Dr. L. Nelson Hopkins, president and CEO of the Jacobs Institute, delivered the commencement address. The institute was created in memory of the late Dr. Lawrence D. Jacobs by his brother, Jeremy Jacobs, and his family.
Hopkins, a founder of the institute, which is tasked with improving the treatment of vascular disease, was professor and chairman of the Department of Neurosurgery, as well as professor of radiology, at the School of Medicine and Biomedical Sciences, at the University at Buffalo from 1989 to 2013.
He was named SUNY distinguished professor and also serves as chairman of the board of the Gates Institute.
The salutatory address was given by Marissa T. Benzin, a Lancaster native who received both her bachelor’s and master’s degrees in occupational therapy.
Niagara County Community College
Award-winning novelist Joyce Carol Oates delivered the keynote address during the college’s 51st commencement ceremony in Seneca Niagara Events Center, Niagara Falls. A total of 1,156 students graduated with associate degrees and certificates.

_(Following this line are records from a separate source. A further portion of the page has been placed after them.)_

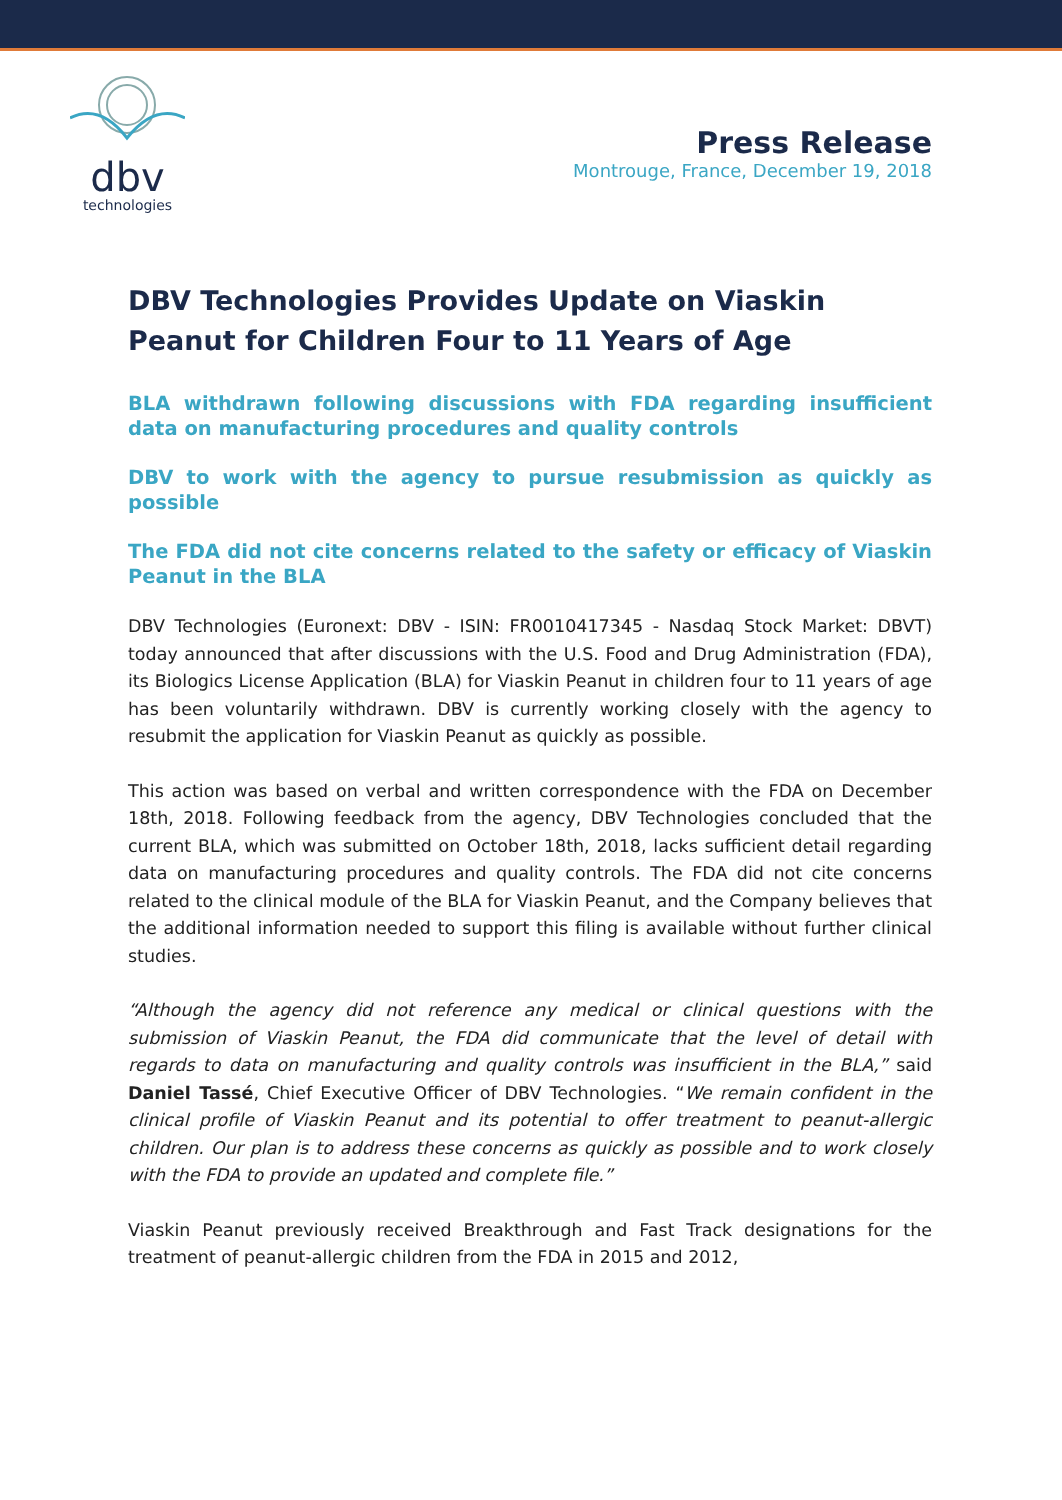dbv
technologies
Press Release
Montrouge, France, December 19, 2018
DBV Technologies Provides Update on Viaskin Peanut for Children Four to 11 Years of Age
BLA withdrawn following discussions with FDA regarding insufficient data on manufacturing procedures and quality controls
DBV to work with the agency to pursue resubmission as quickly as possible
The FDA did not cite concerns related to the safety or efficacy of Viaskin Peanut in the BLA
DBV Technologies (Euronext: DBV - ISIN: FR0010417345 - Nasdaq Stock Market: DBVT) today announced that after discussions with the U.S. Food and Drug Administration (FDA), its Biologics License Application (BLA) for Viaskin Peanut in children four to 11 years of age has been voluntarily withdrawn. DBV is currently working closely with the agency to resubmit the application for Viaskin Peanut as quickly as possible.
This action was based on verbal and written correspondence with the FDA on December 18th, 2018. Following feedback from the agency, DBV Technologies concluded that the current BLA, which was submitted on October 18th, 2018, lacks sufficient detail regarding data on manufacturing procedures and quality controls. The FDA did not cite concerns related to the clinical module of the BLA for Viaskin Peanut, and the Company believes that the additional information needed to support this filing is available without further clinical studies.
“Although the agency did not reference any medical or clinical questions with the submission of Viaskin Peanut, the FDA did communicate that the level of detail with regards to data on manufacturing and quality controls was insufficient in the BLA,” said Daniel Tassé, Chief Executive Officer of DBV Technologies. “We remain confident in the clinical profile of Viaskin Peanut and its potential to offer treatment to peanut-allergic children. Our plan is to address these concerns as quickly as possible and to work closely with the FDA to provide an updated and complete file.”
Viaskin Peanut previously received Breakthrough and Fast Track designations for the treatment of peanut-allergic children from the FDA in 2015 and 2012,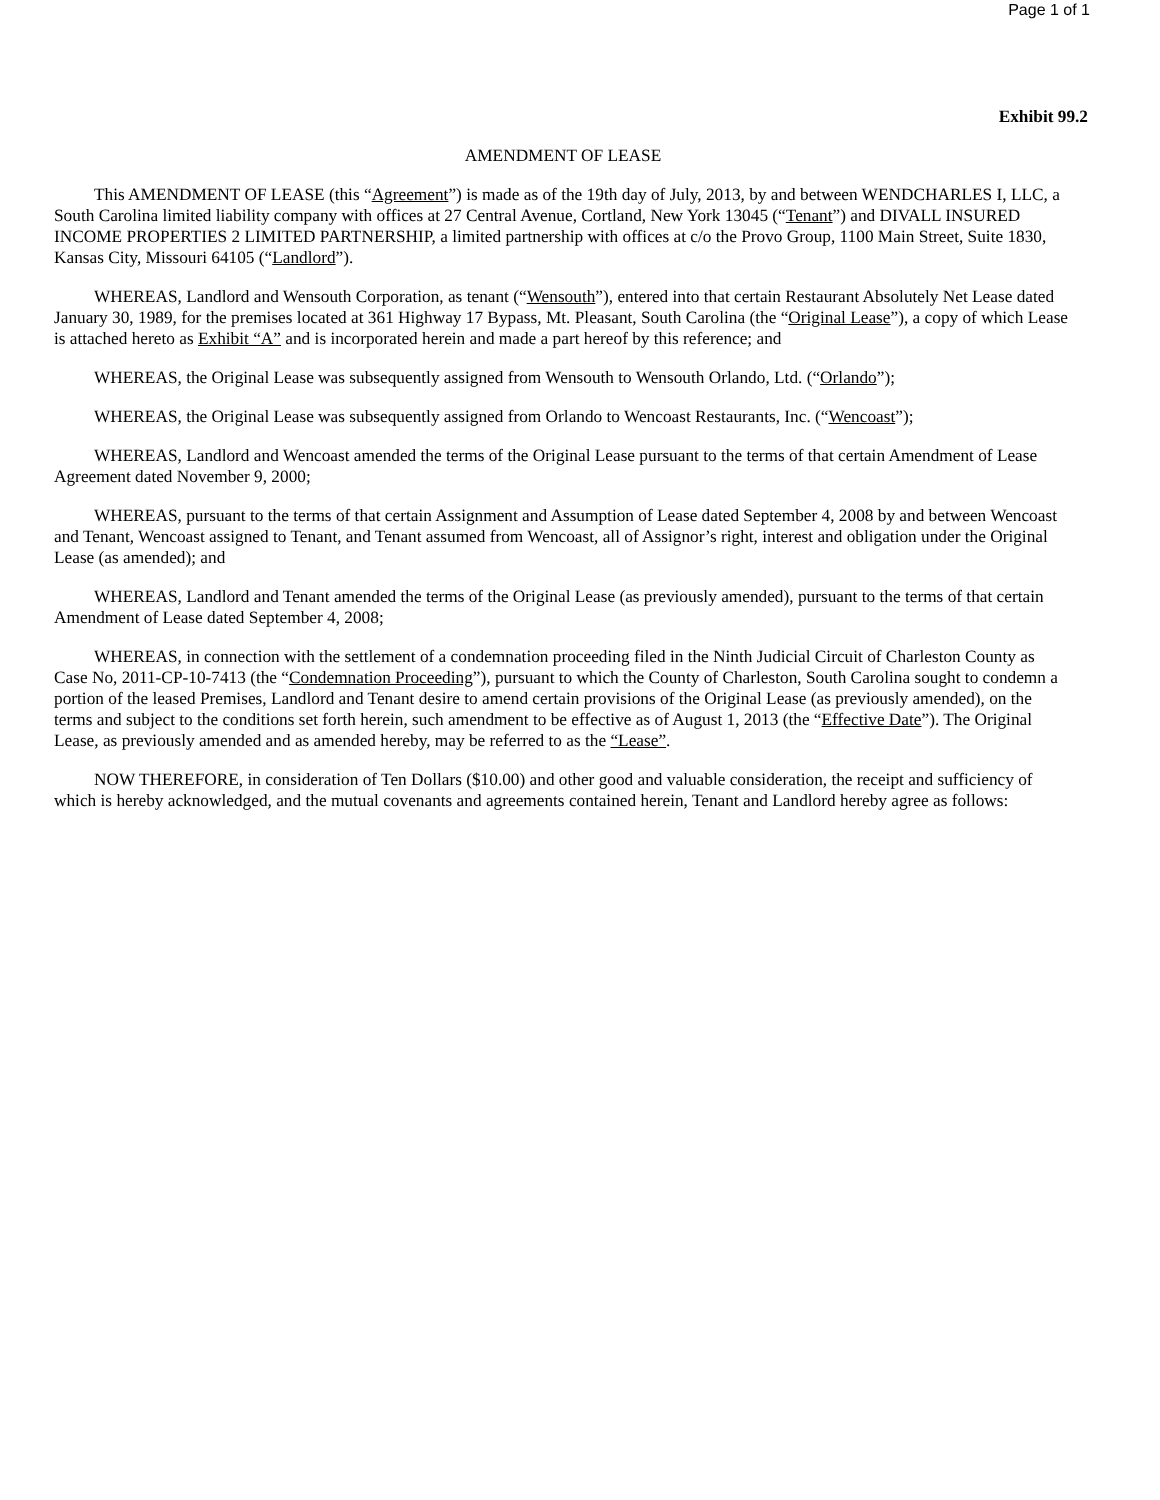Page 1 of 1
Exhibit 99.2
AMENDMENT OF LEASE
This AMENDMENT OF LEASE (this “Agreement”) is made as of the 19th day of July, 2013, by and between WENDCHARLES I, LLC, a South Carolina limited liability company with offices at 27 Central Avenue, Cortland, New York 13045 (“Tenant”) and DIVALL INSURED INCOME PROPERTIES 2 LIMITED PARTNERSHIP, a limited partnership with offices at c/o the Provo Group, 1100 Main Street, Suite 1830, Kansas City, Missouri 64105 (“Landlord”).
WHEREAS, Landlord and Wensouth Corporation, as tenant (“Wensouth”), entered into that certain Restaurant Absolutely Net Lease dated January 30, 1989, for the premises located at 361 Highway 17 Bypass, Mt. Pleasant, South Carolina (the “Original Lease”), a copy of which Lease is attached hereto as Exhibit “A” and is incorporated herein and made a part hereof by this reference; and
WHEREAS, the Original Lease was subsequently assigned from Wensouth to Wensouth Orlando, Ltd. (“Orlando”);
WHEREAS, the Original Lease was subsequently assigned from Orlando to Wencoast Restaurants, Inc. (“Wencoast”);
WHEREAS, Landlord and Wencoast amended the terms of the Original Lease pursuant to the terms of that certain Amendment of Lease Agreement dated November 9, 2000;
WHEREAS, pursuant to the terms of that certain Assignment and Assumption of Lease dated September 4, 2008 by and between Wencoast and Tenant, Wencoast assigned to Tenant, and Tenant assumed from Wencoast, all of Assignor’s right, interest and obligation under the Original Lease (as amended); and
WHEREAS, Landlord and Tenant amended the terms of the Original Lease (as previously amended), pursuant to the terms of that certain Amendment of Lease dated September 4, 2008;
WHEREAS, in connection with the settlement of a condemnation proceeding filed in the Ninth Judicial Circuit of Charleston County as Case No, 2011-CP-10-7413 (the “Condemnation Proceeding”), pursuant to which the County of Charleston, South Carolina sought to condemn a portion of the leased Premises, Landlord and Tenant desire to amend certain provisions of the Original Lease (as previously amended), on the terms and subject to the conditions set forth herein, such amendment to be effective as of August 1, 2013 (the “Effective Date”). The Original Lease, as previously amended and as amended hereby, may be referred to as the “Lease”.
NOW THEREFORE, in consideration of Ten Dollars ($10.00) and other good and valuable consideration, the receipt and sufficiency of which is hereby acknowledged, and the mutual covenants and agreements contained herein, Tenant and Landlord hereby agree as follows: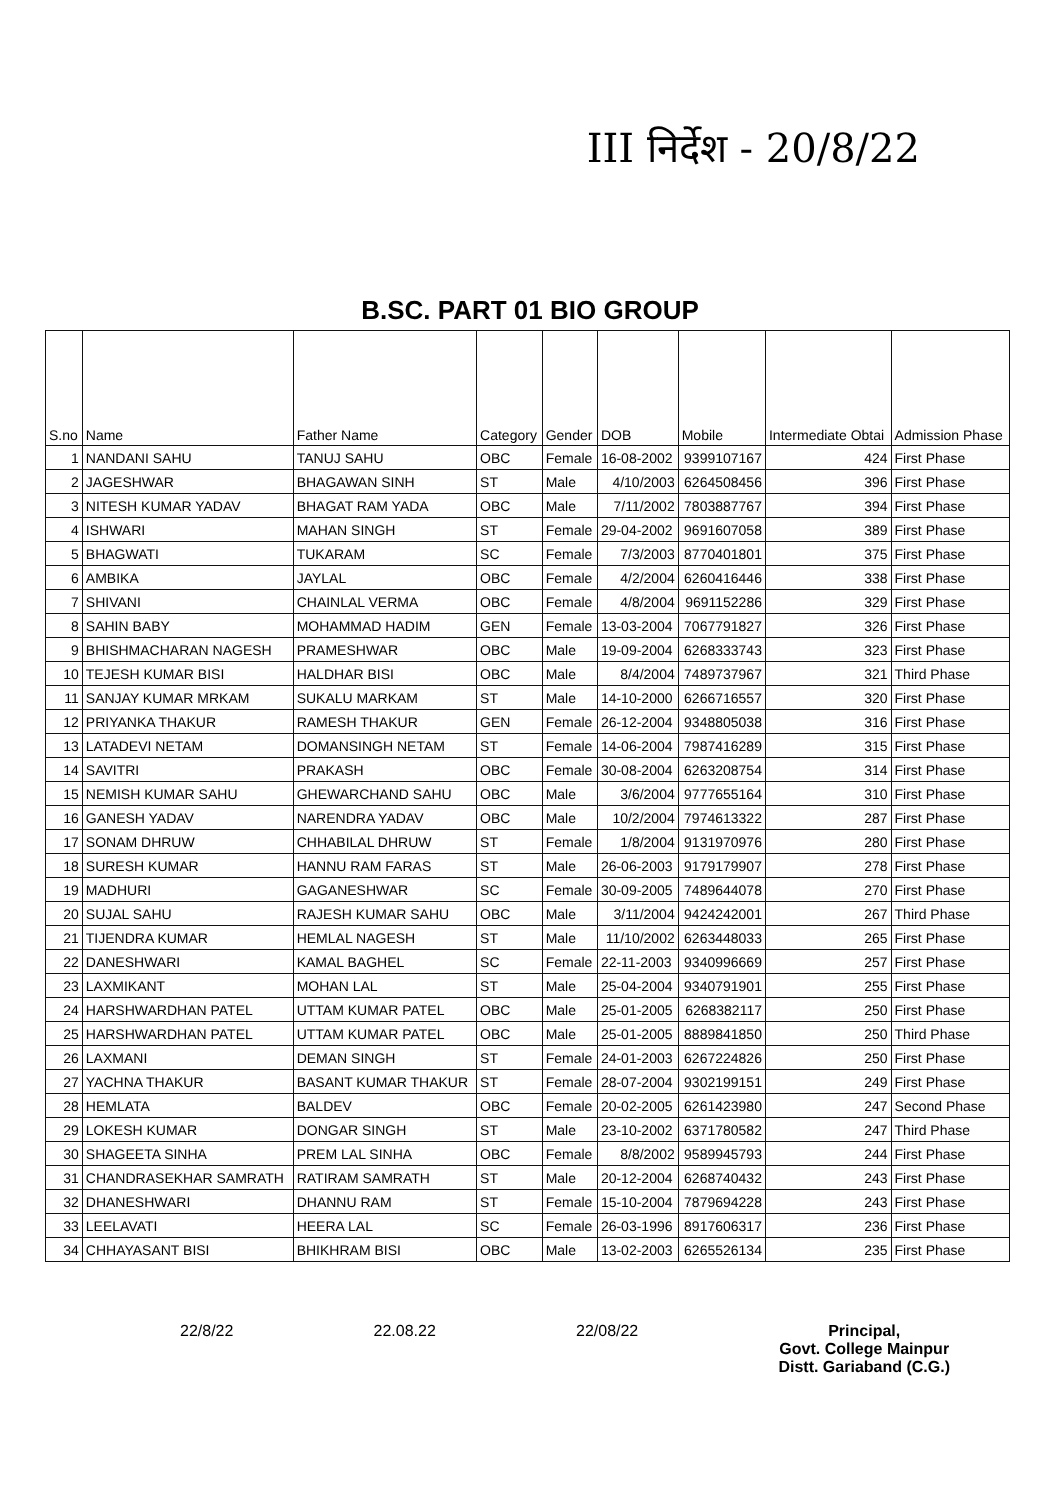III निर्देश - 20/8/22
B.SC. PART 01 BIO GROUP
| S.no | Name | Father Name | Category | Gender | DOB | Mobile | Intermediate Obtai | Admission Phase |
| --- | --- | --- | --- | --- | --- | --- | --- | --- |
| 1 | NANDANI SAHU | TANUJ SAHU | OBC | Female | 16-08-2002 | 9399107167 | 424 | First Phase |
| 2 | JAGESHWAR | BHAGAWAN SINH | ST | Male | 4/10/2003 | 6264508456 | 396 | First Phase |
| 3 | NITESH KUMAR YADAV | BHAGAT RAM YADA | OBC | Male | 7/11/2002 | 7803887767 | 394 | First Phase |
| 4 | ISHWARI | MAHAN SINGH | ST | Female | 29-04-2002 | 9691607058 | 389 | First Phase |
| 5 | BHAGWATI | TUKARAM | SC | Female | 7/3/2003 | 8770401801 | 375 | First Phase |
| 6 | AMBIKA | JAYLAL | OBC | Female | 4/2/2004 | 6260416446 | 338 | First Phase |
| 7 | SHIVANI | CHAINLAL VERMA | OBC | Female | 4/8/2004 | 9691152286 | 329 | First Phase |
| 8 | SAHIN BABY | MOHAMMAD HADIM | GEN | Female | 13-03-2004 | 7067791827 | 326 | First Phase |
| 9 | BHISHMACHARAN NAGESH | PRAMESHWAR | OBC | Male | 19-09-2004 | 6268333743 | 323 | First Phase |
| 10 | TEJESH KUMAR BISI | HALDHAR BISI | OBC | Male | 8/4/2004 | 7489737967 | 321 | Third Phase |
| 11 | SANJAY KUMAR MRKAM | SUKALU MARKAM | ST | Male | 14-10-2000 | 6266716557 | 320 | First Phase |
| 12 | PRIYANKA THAKUR | RAMESH THAKUR | GEN | Female | 26-12-2004 | 9348805038 | 316 | First Phase |
| 13 | LATADEVI NETAM | DOMANSINGH NETAM | ST | Female | 14-06-2004 | 7987416289 | 315 | First Phase |
| 14 | SAVITRI | PRAKASH | OBC | Female | 30-08-2004 | 6263208754 | 314 | First Phase |
| 15 | NEMISH KUMAR SAHU | GHEWARCHAND SAHU | OBC | Male | 3/6/2004 | 9777655164 | 310 | First Phase |
| 16 | GANESH YADAV | NARENDRA YADAV | OBC | Male | 10/2/2004 | 7974613322 | 287 | First Phase |
| 17 | SONAM DHRUW | CHHABILAL DHRUW | ST | Female | 1/8/2004 | 9131970976 | 280 | First Phase |
| 18 | SURESH KUMAR | HANNU RAM FARAS | ST | Male | 26-06-2003 | 9179179907 | 278 | First Phase |
| 19 | MADHURI | GAGANESHWAR | SC | Female | 30-09-2005 | 7489644078 | 270 | First Phase |
| 20 | SUJAL SAHU | RAJESH KUMAR SAHU | OBC | Male | 3/11/2004 | 9424242001 | 267 | Third Phase |
| 21 | TIJENDRA KUMAR | HEMLAL NAGESH | ST | Male | 11/10/2002 | 6263448033 | 265 | First Phase |
| 22 | DANESHWARI | KAMAL BAGHEL | SC | Female | 22-11-2003 | 9340996669 | 257 | First Phase |
| 23 | LAXMIKANT | MOHAN LAL | ST | Male | 25-04-2004 | 9340791901 | 255 | First Phase |
| 24 | HARSHWARDHAN PATEL | UTTAM KUMAR PATEL | OBC | Male | 25-01-2005 | 6268382117 | 250 | First Phase |
| 25 | HARSHWARDHAN PATEL | UTTAM KUMAR PATEL | OBC | Male | 25-01-2005 | 8889841850 | 250 | Third Phase |
| 26 | LAXMANI | DEMAN SINGH | ST | Female | 24-01-2003 | 6267224826 | 250 | First Phase |
| 27 | YACHNA THAKUR | BASANT KUMAR THAKUR | ST | Female | 28-07-2004 | 9302199151 | 249 | First Phase |
| 28 | HEMLATA | BALDEV | OBC | Female | 20-02-2005 | 6261423980 | 247 | Second Phase |
| 29 | LOKESH KUMAR | DONGAR SINGH | ST | Male | 23-10-2002 | 6371780582 | 247 | Third Phase |
| 30 | SHAGEETA SINHA | PREM LAL SINHA | OBC | Female | 8/8/2002 | 9589945793 | 244 | First Phase |
| 31 | CHANDRASEKHAR SAMRATH | RATIRAM SAMRATH | ST | Male | 20-12-2004 | 6268740432 | 243 | First Phase |
| 32 | DHANESHWARI | DHANNU RAM | ST | Female | 15-10-2004 | 7879694228 | 243 | First Phase |
| 33 | LEELAVATI | HEERA LAL | SC | Female | 26-03-1996 | 8917606317 | 236 | First Phase |
| 34 | CHHAYASANT BISI | BHIKHRAM BISI | OBC | Male | 13-02-2003 | 6265526134 | 235 | First Phase |
22/8/22 22.08.22 22/08/22 Principal,
Govt. College Mainpur
Distt. Gariaband (C.G.)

The Lockport native, who grew up on a farm where she developed a love of literature and writing, attended Syracuse University on a scholarship and graduated as valedictorian in 1960, before going on to earn a master’s degree in English from the University of Wisconsin a year later.
Oates retired from full-time teaching last year after 36 years in Princeton University’s creative writing program. She has been teaching at Stanford University this semester.
New York Lt. Gov. Kathleen C. Hochul was the featured speaker for Hilbert, where more than 270 graduates received their degrees in the college’s 54th commencement, in the Wesleyan Church of Hamburg. Hochul also was recognized with an honorary doctorate of humane letters.
“As you go forward, it is my sincere hope that you take risks – the kind of risks that if you are bold enough to take, can lead you to the fulfillment of your life,” Hochul told the graduates.